The $7 million just allocated, in addition to creating IACs at five more universities, will also be used to create workforce training programs to familiarize students, as well as apprentice and existing workers, with new technologies and more efficient practices. With an additional amount of funding 80 times the size of this being devoted to the IAC program over the next five years, it doesn’t seem unreasonable to think that it could help add thousands of emerging technologies (including AM) workers to the economy by 2030.
Beyond the potential of that funding for the labor pool in the AM sector as a whole, Seurat is ideally positioned to attract a talented workforce simply from its being headquartered in New England in general, and the Boston area, specifically. Along with the sheer abundance of world-class higher education, it’s hard to imagine an environment with a greater concentration of metal AM activity. And, even with that in mind, Seurat stands out owing to its unique Area Print technology, which utilizes a system of two million tiny points of laser light to print much larger areas of a layer simultaneously than is possible with other laser powder bed fusion (LPBF) machines.
Moreover, in its most recent round of funding, led by the investment arm of Xerox, Seurat gained $21 million, bringing the company’s total investments at this point to about $80 million.
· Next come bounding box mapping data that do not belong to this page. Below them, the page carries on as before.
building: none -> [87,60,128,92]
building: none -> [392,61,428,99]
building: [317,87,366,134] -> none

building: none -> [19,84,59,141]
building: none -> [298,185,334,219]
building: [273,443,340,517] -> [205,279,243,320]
One of the other investors included the holding company that owns Porsche, which is extremely bullish on AM. In this vein, Seurat could be an excellent fit for engineers and technicians hoping to work on the series production scale, and to work towards eventual implementation of mass customization.
Finally, the company is also fairly unique in terms of its position as a developer of its own tech that nonetheless operates as a service bureau instead of as an original equipment manufacturer (OEM). Thus, working at Seurat could allow employees to work on a much wider diversity of products than at a manufacturer/distributor of machines and/or materials.
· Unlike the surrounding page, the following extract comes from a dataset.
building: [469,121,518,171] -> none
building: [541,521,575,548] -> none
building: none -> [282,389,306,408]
The company would have to do slightly better than it did the past year, over the next three years, for it to reach its goal. This is obviously lofty, but certainly not impossible, especially given the combination of factors described above. However it turns out, Seurat is astute to focus on the entire industry’s need to push for more workforce training, and I would think that focus will pay off in terms of its likelihood to reach 1,000 employees.